In fairness, Cramer said he "totally" understood why the Fed would raise interest rates this month, citing still-strong Purchasing Managers' Index reports, healthy retail sales and close-to-full employment.
"The fact is, though, the economy's slowing and the stock market sure shows it. [...] That's why it's so skittish," he explained. The major averages have endured drastic intraday swings this week as investors fretted about a host of economic pressures, including but not limited to the U.S.-China trade dispute.
"Maybe a creative Fed chief could square that circle by holding off on a rate hike, but maybe selling some of the long-term bonds that they've been sitting on since the financial crisis — a different kind of tightening that would fix the inverted yield curve situation," Cramer said. "Although, ... ideally, you don't want any tightening and the Fed would simply sit tight."

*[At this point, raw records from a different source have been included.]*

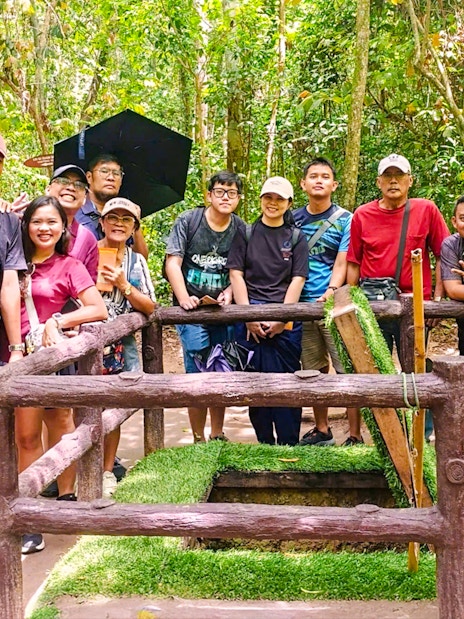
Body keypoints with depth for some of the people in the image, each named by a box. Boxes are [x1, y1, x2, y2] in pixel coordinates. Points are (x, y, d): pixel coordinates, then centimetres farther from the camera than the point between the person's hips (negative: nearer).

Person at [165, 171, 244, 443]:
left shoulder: (241, 229, 7)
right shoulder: (188, 221, -2)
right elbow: (173, 262, -7)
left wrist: (229, 293, -10)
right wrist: (184, 298, -19)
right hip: (192, 310, -3)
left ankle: (218, 435, 22)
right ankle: (198, 439, 4)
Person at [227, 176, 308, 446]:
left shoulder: (297, 238, 10)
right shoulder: (246, 234, 11)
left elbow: (297, 280, 3)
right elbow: (236, 274, 5)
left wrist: (281, 318, -8)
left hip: (286, 318, -1)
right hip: (249, 316, 1)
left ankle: (288, 447, 5)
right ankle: (264, 444, 11)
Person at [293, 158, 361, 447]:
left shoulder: (345, 220, 0)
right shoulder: (293, 219, 11)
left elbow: (342, 263, -8)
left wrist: (331, 292, -25)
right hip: (303, 305, 4)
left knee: (347, 371, -5)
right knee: (314, 371, 11)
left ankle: (355, 436, 2)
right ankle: (322, 430, 24)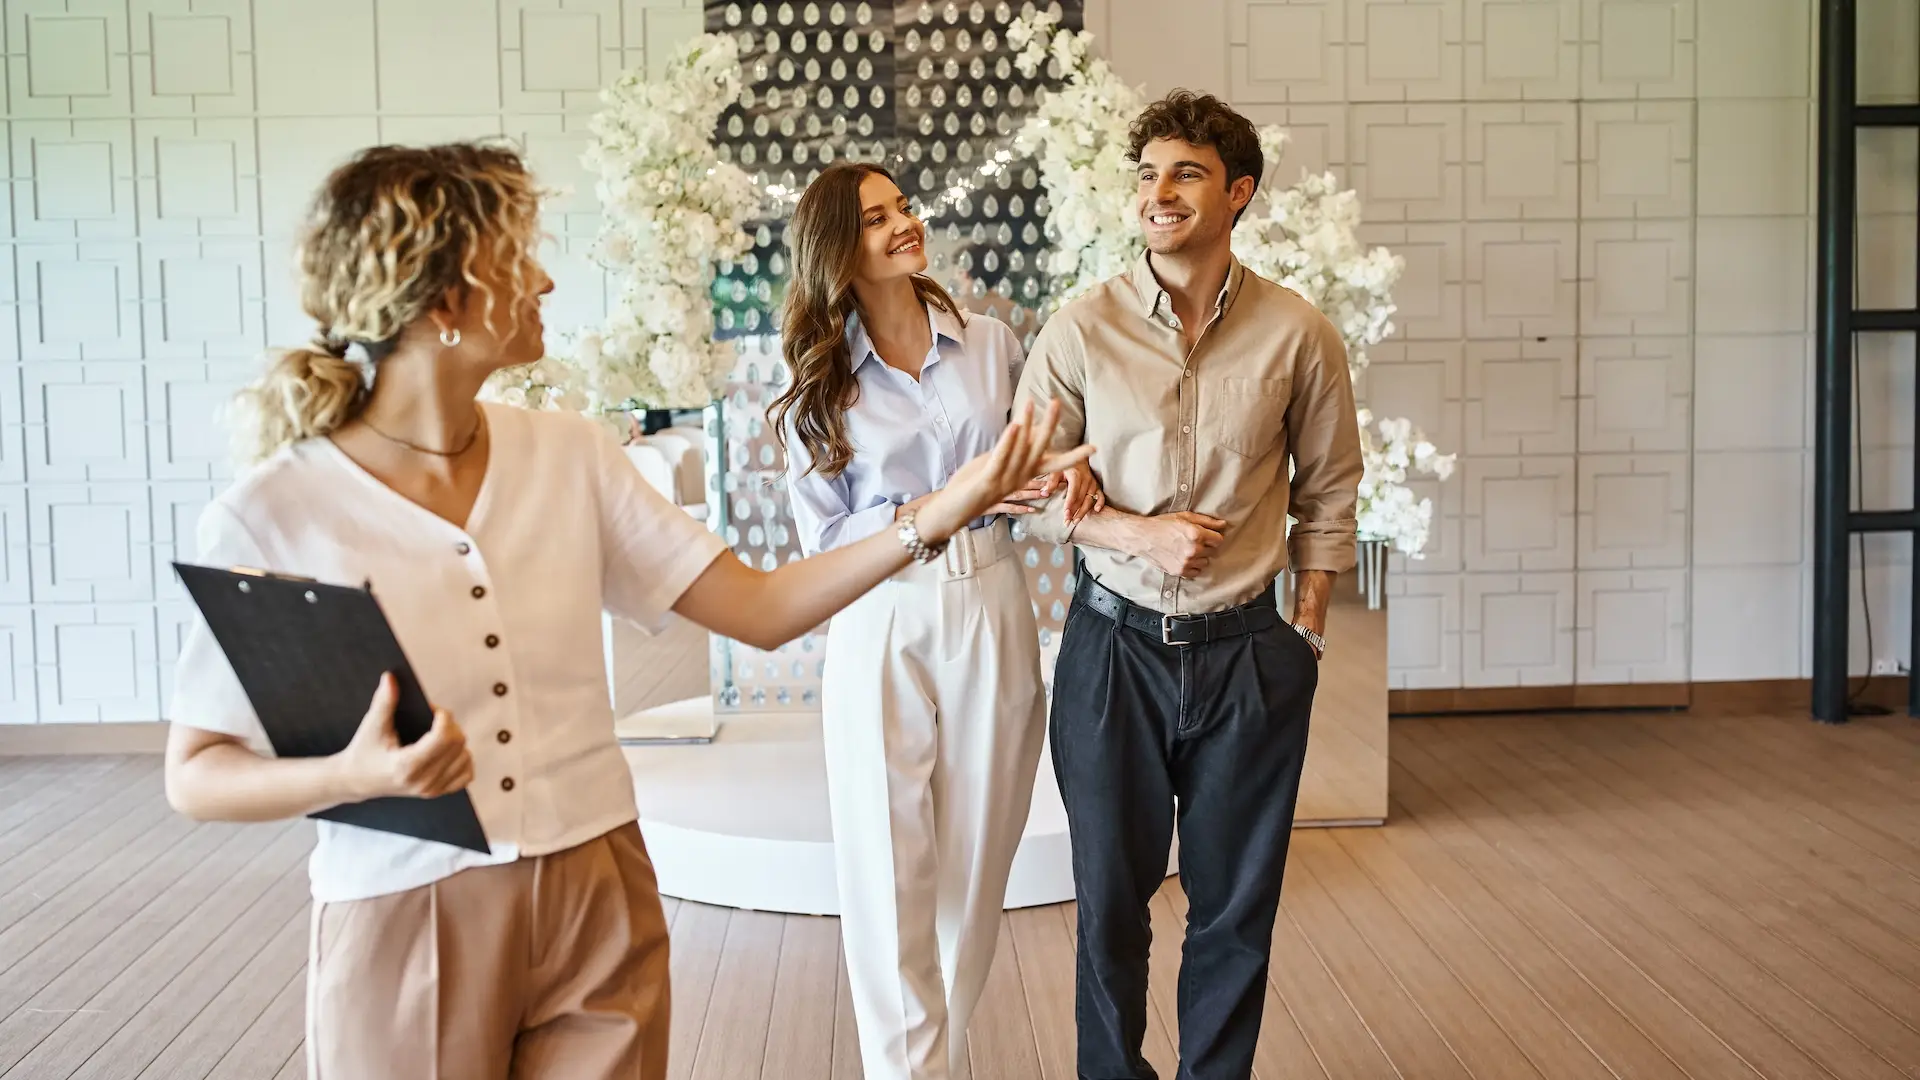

All things considered — including the index turning negative for the year — investors should prepare for more market swings in the coming weeks, the "Mad Money" host warned.
"I think we're going to have to slog through these volatility sessions for a bit, as there are all sorts of difficult crosscurrents here" including U.S.-China trade relations and the weakness in shares of stock market bellwether Apple, he said.
"And, of course, an errant Federal Reserve that's backed itself into a corner when it comes to the next rate hike," he added. "Get used to these crosscurrents, because this is the new normal, at least for now."